Work to complete
So long as no pictures are carried over, output the records below exactly.

[Stored dataset items]
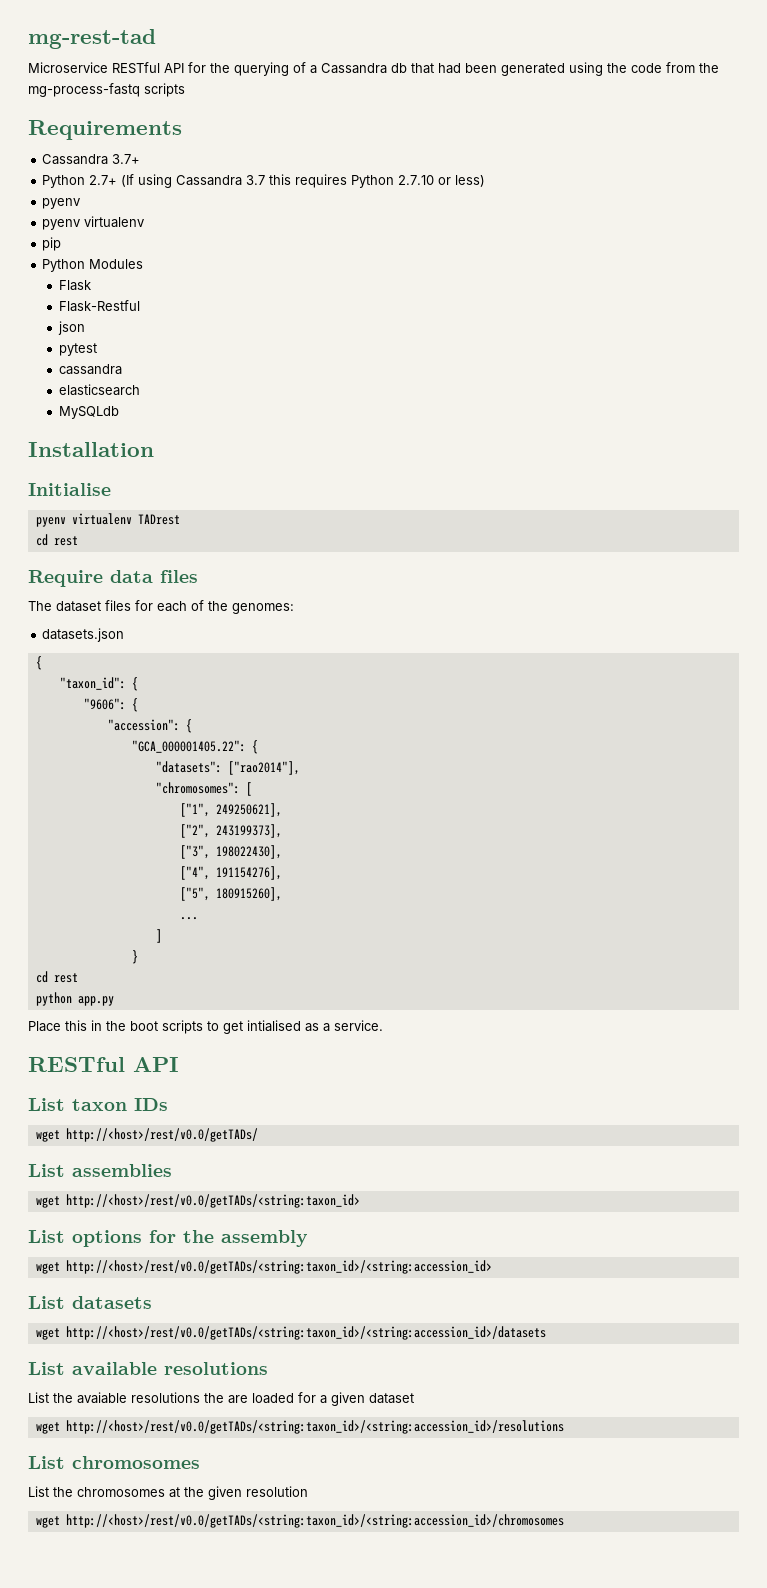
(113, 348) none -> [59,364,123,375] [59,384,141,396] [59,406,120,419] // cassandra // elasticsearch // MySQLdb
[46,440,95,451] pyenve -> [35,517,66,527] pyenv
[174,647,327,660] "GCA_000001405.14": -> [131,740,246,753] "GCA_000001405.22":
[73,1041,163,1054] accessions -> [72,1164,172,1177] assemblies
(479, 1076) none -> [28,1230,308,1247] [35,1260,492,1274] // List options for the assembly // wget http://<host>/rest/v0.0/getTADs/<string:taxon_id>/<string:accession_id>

Exercise answer
(113, 348) none -> [59,364,123,375] [59,384,141,396] [59,406,120,419] // cassandra // elasticsearch // MySQLdb
[46,440,95,451] pyenve -> [35,517,66,527] pyenv
[174,647,327,660] "GCA_000001405.14": -> [131,740,246,753] "GCA_000001405.22":
[73,1041,163,1054] accessions -> [72,1164,172,1177] assemblies
(479, 1076) none -> [28,1230,308,1247] [35,1260,492,1274] // List options for the assembly // wget http://<host>/rest/v0.0/getTADs/<string:taxon_id>/<string:accession_id>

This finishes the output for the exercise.